(Chart comprehension data)

Start of Block

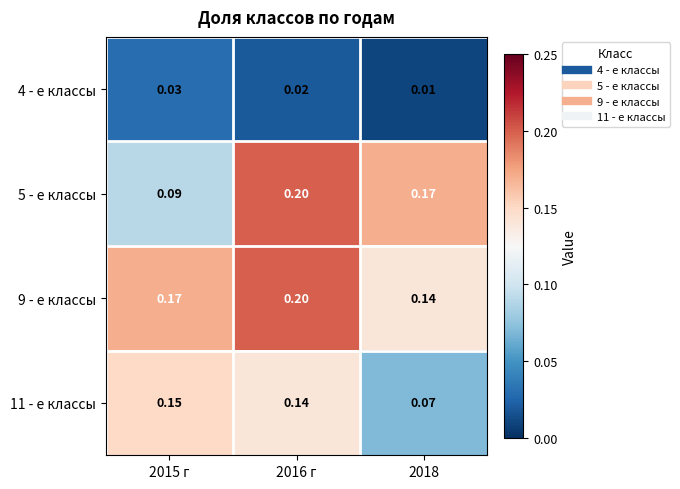

Is the value of 11 - е классы at 2015 г greater than the value of 5 - е классы at 2016 г?

No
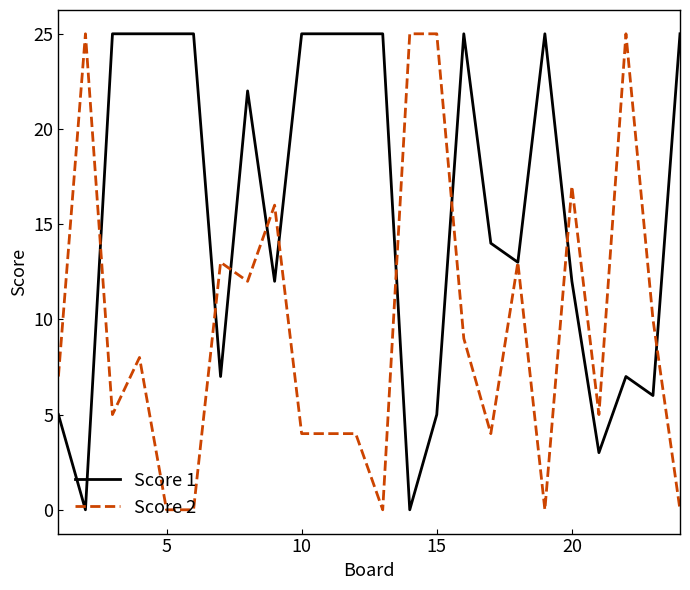

True or false: Score 2 and Score 1 cross at least once.

True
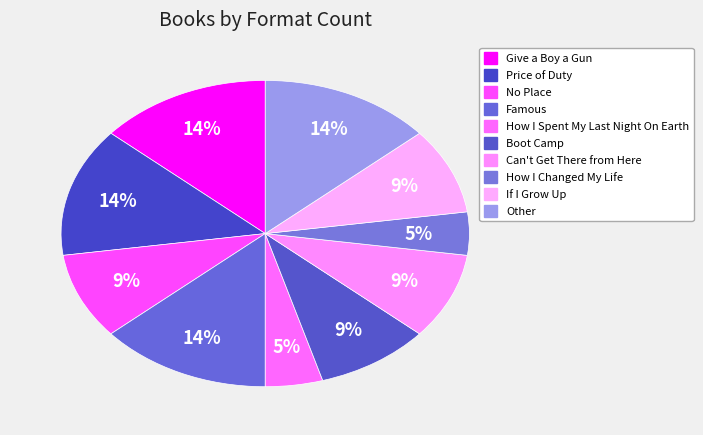

True or false: Can't Get There from Here accounts for 9% of the total.

True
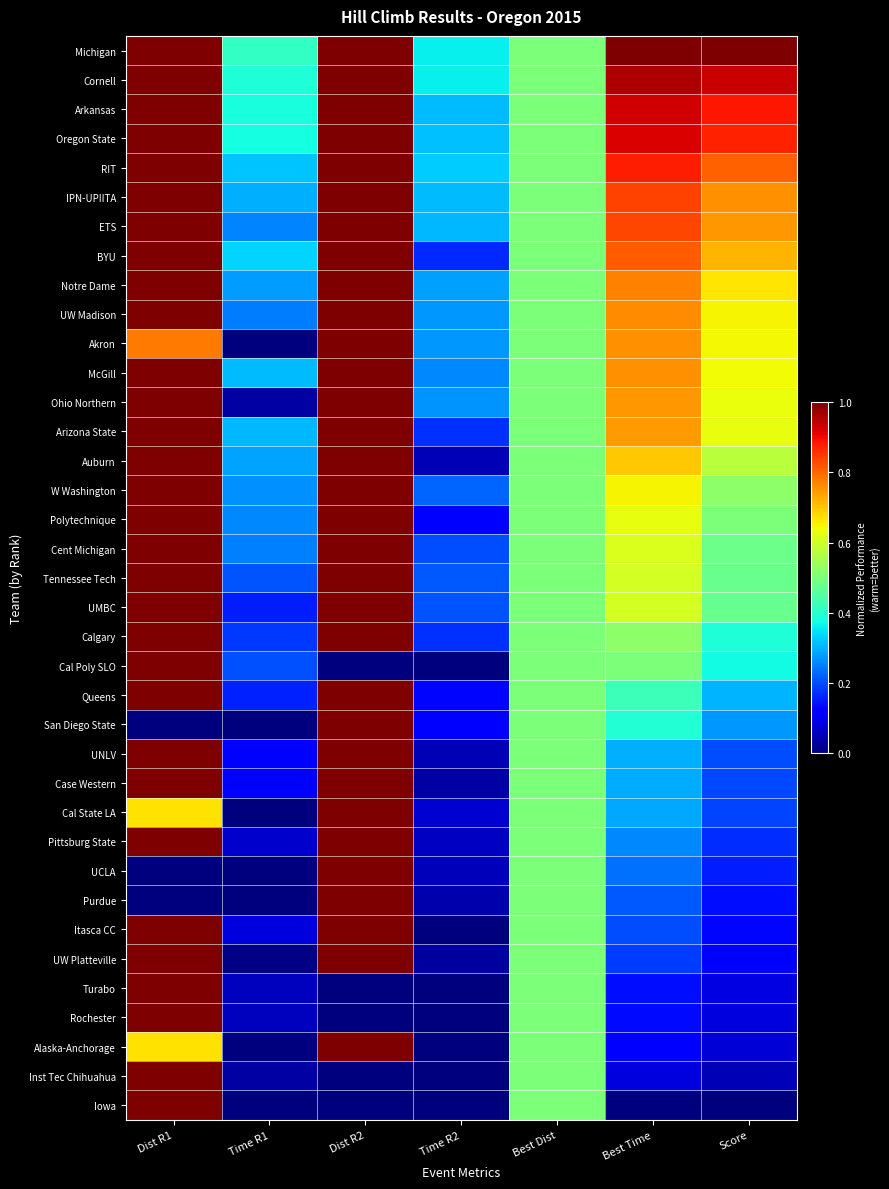

Reading right to left, what are all the values shown in this chart?

Michigan: Score=1.0	Best Time=1.0	Best Dist=0.5	Time R2=0.4	Dist R2=1.0	Time R1=0.4	Dist R1=1.0
Cornell: Score=0.9	Best Time=1.0	Best Dist=0.5	Time R2=0.4	Dist R2=1.0	Time R1=0.4	Dist R1=1.0
Arkansas: Score=0.9	Best Time=0.9	Best Dist=0.5	Time R2=0.3	Dist R2=1.0	Time R1=0.4	Dist R1=1.0
Oregon State: Score=0.9	Best Time=0.9	Best Dist=0.5	Time R2=0.3	Dist R2=1.0	Time R1=0.4	Dist R1=1.0
RIT: Score=0.8	Best Time=0.9	Best Dist=0.5	Time R2=0.3	Dist R2=1.0	Time R1=0.3	Dist R1=1.0
IPN-UPIITA: Score=0.8	Best Time=0.8	Best Dist=0.5	Time R2=0.3	Dist R2=1.0	Time R1=0.3	Dist R1=1.0
ETS: Score=0.7	Best Time=0.8	Best Dist=0.5	Time R2=0.3	Dist R2=1.0	Time R1=0.3	Dist R1=1.0
BYU: Score=0.7	Best Time=0.8	Best Dist=0.5	Time R2=0.2	Dist R2=1.0	Time R1=0.3	Dist R1=1.0
Notre Dame: Score=0.7	Best Time=0.8	Best Dist=0.5	Time R2=0.3	Dist R2=1.0	Time R1=0.3	Dist R1=1.0
UW Madison: Score=0.6	Best Time=0.8	Best Dist=0.5	Time R2=0.3	Dist R2=1.0	Time R1=0.2	Dist R1=1.0
Akron: Score=0.6	Best Time=0.8	Best Dist=0.5	Time R2=0.3	Dist R2=1.0	Time R1=0.0	Dist R1=0.8
McGill: Score=0.6	Best Time=0.8	Best Dist=0.5	Time R2=0.3	Dist R2=1.0	Time R1=0.3	Dist R1=1.0
Ohio Northern: Score=0.6	Best Time=0.7	Best Dist=0.5	Time R2=0.3	Dist R2=1.0	Time R1=0.0	Dist R1=1.0
Arizona State: Score=0.6	Best Time=0.7	Best Dist=0.5	Time R2=0.2	Dist R2=1.0	Time R1=0.3	Dist R1=1.0
Auburn: Score=0.6	Best Time=0.7	Best Dist=0.5	Time R2=0.0	Dist R2=1.0	Time R1=0.3	Dist R1=1.0
W Washington: Score=0.5	Best Time=0.6	Best Dist=0.5	Time R2=0.2	Dist R2=1.0	Time R1=0.3	Dist R1=1.0
Polytechnique: Score=0.5	Best Time=0.6	Best Dist=0.5	Time R2=0.1	Dist R2=1.0	Time R1=0.3	Dist R1=1.0
Cent Michigan: Score=0.5	Best Time=0.6	Best Dist=0.5	Time R2=0.2	Dist R2=1.0	Time R1=0.3	Dist R1=1.0
Tennessee Tech: Score=0.5	Best Time=0.6	Best Dist=0.5	Time R2=0.2	Dist R2=1.0	Time R1=0.2	Dist R1=1.0
UMBC: Score=0.5	Best Time=0.6	Best Dist=0.5	Time R2=0.2	Dist R2=1.0	Time R1=0.2	Dist R1=1.0
Calgary: Score=0.4	Best Time=0.5	Best Dist=0.5	Time R2=0.2	Dist R2=1.0	Time R1=0.2	Dist R1=1.0
Cal Poly SLO: Score=0.4	Best Time=0.5	Best Dist=0.5	Time R2=0.0	Dist R2=0.0	Time R1=0.2	Dist R1=1.0
Queens: Score=0.3	Best Time=0.4	Best Dist=0.5	Time R2=0.1	Dist R2=1.0	Time R1=0.2	Dist R1=1.0
San Diego State: Score=0.3	Best Time=0.4	Best Dist=0.5	Time R2=0.1	Dist R2=1.0	Time R1=0.0	Dist R1=0.0
UNLV: Score=0.2	Best Time=0.3	Best Dist=0.5	Time R2=0.0	Dist R2=1.0	Time R1=0.1	Dist R1=1.0
Case Western: Score=0.2	Best Time=0.3	Best Dist=0.5	Time R2=0.0	Dist R2=1.0	Time R1=0.1	Dist R1=1.0
Cal State LA: Score=0.2	Best Time=0.3	Best Dist=0.5	Time R2=0.1	Dist R2=1.0	Time R1=0.0	Dist R1=0.7
Pittsburg State: Score=0.2	Best Time=0.3	Best Dist=0.5	Time R2=0.1	Dist R2=1.0	Time R1=0.1	Dist R1=1.0
UCLA: Score=0.2	Best Time=0.2	Best Dist=0.5	Time R2=0.1	Dist R2=1.0	Time R1=0.0	Dist R1=0.0
Purdue: Score=0.1	Best Time=0.2	Best Dist=0.5	Time R2=0.0	Dist R2=1.0	Time R1=0.0	Dist R1=0.0
Itasca CC: Score=0.1	Best Time=0.2	Best Dist=0.5	Time R2=0.0	Dist R2=1.0	Time R1=0.1	Dist R1=1.0
UW Platteville: Score=0.1	Best Time=0.2	Best Dist=0.5	Time R2=0.0	Dist R2=1.0	Time R1=0.0	Dist R1=1.0
Turabo: Score=0.1	Best Time=0.1	Best Dist=0.5	Time R2=0.0	Dist R2=0.0	Time R1=0.1	Dist R1=1.0
Rochester: Score=0.1	Best Time=0.1	Best Dist=0.5	Time R2=0.0	Dist R2=0.0	Time R1=0.1	Dist R1=1.0
Alaska-Anchorage: Score=0.1	Best Time=0.1	Best Dist=0.5	Time R2=0.0	Dist R2=1.0	Time R1=0.0	Dist R1=0.7
Inst Tec Chihuahua: Score=0.1	Best Time=0.1	Best Dist=0.5	Time R2=0.0	Dist R2=0.0	Time R1=0.0	Dist R1=1.0
Iowa: Score=0.0	Best Time=0.0	Best Dist=0.5	Time R2=0.0	Dist R2=0.0	Time R1=0.0	Dist R1=1.0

End of Block

### To-do item
Please copy every one of the records above word for word, leaving the pictures out of your answer.

### Response area
Is the value of 11 - е классы at 2015 г greater than the value of 5 - е классы at 2016 г?

No

True or false: Score 2 and Score 1 cross at least once.

True

True or false: Can't Get There from Here accounts for 9% of the total.

True

Reading right to left, what are all the values shown in this chart?

Michigan: Score=1.0	Best Time=1.0	Best Dist=0.5	Time R2=0.4	Dist R2=1.0	Time R1=0.4	Dist R1=1.0
Cornell: Score=0.9	Best Time=1.0	Best Dist=0.5	Time R2=0.4	Dist R2=1.0	Time R1=0.4	Dist R1=1.0
Arkansas: Score=0.9	Best Time=0.9	Best Dist=0.5	Time R2=0.3	Dist R2=1.0	Time R1=0.4	Dist R1=1.0
Oregon State: Score=0.9	Best Time=0.9	Best Dist=0.5	Time R2=0.3	Dist R2=1.0	Time R1=0.4	Dist R1=1.0
RIT: Score=0.8	Best Time=0.9	Best Dist=0.5	Time R2=0.3	Dist R2=1.0	Time R1=0.3	Dist R1=1.0
IPN-UPIITA: Score=0.8	Best Time=0.8	Best Dist=0.5	Time R2=0.3	Dist R2=1.0	Time R1=0.3	Dist R1=1.0
ETS: Score=0.7	Best Time=0.8	Best Dist=0.5	Time R2=0.3	Dist R2=1.0	Time R1=0.3	Dist R1=1.0
BYU: Score=0.7	Best Time=0.8	Best Dist=0.5	Time R2=0.2	Dist R2=1.0	Time R1=0.3	Dist R1=1.0
Notre Dame: Score=0.7	Best Time=0.8	Best Dist=0.5	Time R2=0.3	Dist R2=1.0	Time R1=0.3	Dist R1=1.0
UW Madison: Score=0.6	Best Time=0.8	Best Dist=0.5	Time R2=0.3	Dist R2=1.0	Time R1=0.2	Dist R1=1.0
Akron: Score=0.6	Best Time=0.8	Best Dist=0.5	Time R2=0.3	Dist R2=1.0	Time R1=0.0	Dist R1=0.8
McGill: Score=0.6	Best Time=0.8	Best Dist=0.5	Time R2=0.3	Dist R2=1.0	Time R1=0.3	Dist R1=1.0
Ohio Northern: Score=0.6	Best Time=0.7	Best Dist=0.5	Time R2=0.3	Dist R2=1.0	Time R1=0.0	Dist R1=1.0
Arizona State: Score=0.6	Best Time=0.7	Best Dist=0.5	Time R2=0.2	Dist R2=1.0	Time R1=0.3	Dist R1=1.0
Auburn: Score=0.6	Best Time=0.7	Best Dist=0.5	Time R2=0.0	Dist R2=1.0	Time R1=0.3	Dist R1=1.0
W Washington: Score=0.5	Best Time=0.6	Best Dist=0.5	Time R2=0.2	Dist R2=1.0	Time R1=0.3	Dist R1=1.0
Polytechnique: Score=0.5	Best Time=0.6	Best Dist=0.5	Time R2=0.1	Dist R2=1.0	Time R1=0.3	Dist R1=1.0
Cent Michigan: Score=0.5	Best Time=0.6	Best Dist=0.5	Time R2=0.2	Dist R2=1.0	Time R1=0.3	Dist R1=1.0
Tennessee Tech: Score=0.5	Best Time=0.6	Best Dist=0.5	Time R2=0.2	Dist R2=1.0	Time R1=0.2	Dist R1=1.0
UMBC: Score=0.5	Best Time=0.6	Best Dist=0.5	Time R2=0.2	Dist R2=1.0	Time R1=0.2	Dist R1=1.0
Calgary: Score=0.4	Best Time=0.5	Best Dist=0.5	Time R2=0.2	Dist R2=1.0	Time R1=0.2	Dist R1=1.0
Cal Poly SLO: Score=0.4	Best Time=0.5	Best Dist=0.5	Time R2=0.0	Dist R2=0.0	Time R1=0.2	Dist R1=1.0
Queens: Score=0.3	Best Time=0.4	Best Dist=0.5	Time R2=0.1	Dist R2=1.0	Time R1=0.2	Dist R1=1.0
San Diego State: Score=0.3	Best Time=0.4	Best Dist=0.5	Time R2=0.1	Dist R2=1.0	Time R1=0.0	Dist R1=0.0
UNLV: Score=0.2	Best Time=0.3	Best Dist=0.5	Time R2=0.0	Dist R2=1.0	Time R1=0.1	Dist R1=1.0
Case Western: Score=0.2	Best Time=0.3	Best Dist=0.5	Time R2=0.0	Dist R2=1.0	Time R1=0.1	Dist R1=1.0
Cal State LA: Score=0.2	Best Time=0.3	Best Dist=0.5	Time R2=0.1	Dist R2=1.0	Time R1=0.0	Dist R1=0.7
Pittsburg State: Score=0.2	Best Time=0.3	Best Dist=0.5	Time R2=0.1	Dist R2=1.0	Time R1=0.1	Dist R1=1.0
UCLA: Score=0.2	Best Time=0.2	Best Dist=0.5	Time R2=0.1	Dist R2=1.0	Time R1=0.0	Dist R1=0.0
Purdue: Score=0.1	Best Time=0.2	Best Dist=0.5	Time R2=0.0	Dist R2=1.0	Time R1=0.0	Dist R1=0.0
Itasca CC: Score=0.1	Best Time=0.2	Best Dist=0.5	Time R2=0.0	Dist R2=1.0	Time R1=0.1	Dist R1=1.0
UW Platteville: Score=0.1	Best Time=0.2	Best Dist=0.5	Time R2=0.0	Dist R2=1.0	Time R1=0.0	Dist R1=1.0
Turabo: Score=0.1	Best Time=0.1	Best Dist=0.5	Time R2=0.0	Dist R2=0.0	Time R1=0.1	Dist R1=1.0
Rochester: Score=0.1	Best Time=0.1	Best Dist=0.5	Time R2=0.0	Dist R2=0.0	Time R1=0.1	Dist R1=1.0
Alaska-Anchorage: Score=0.1	Best Time=0.1	Best Dist=0.5	Time R2=0.0	Dist R2=1.0	Time R1=0.0	Dist R1=0.7
Inst Tec Chihuahua: Score=0.1	Best Time=0.1	Best Dist=0.5	Time R2=0.0	Dist R2=0.0	Time R1=0.0	Dist R1=1.0
Iowa: Score=0.0	Best Time=0.0	Best Dist=0.5	Time R2=0.0	Dist R2=0.0	Time R1=0.0	Dist R1=1.0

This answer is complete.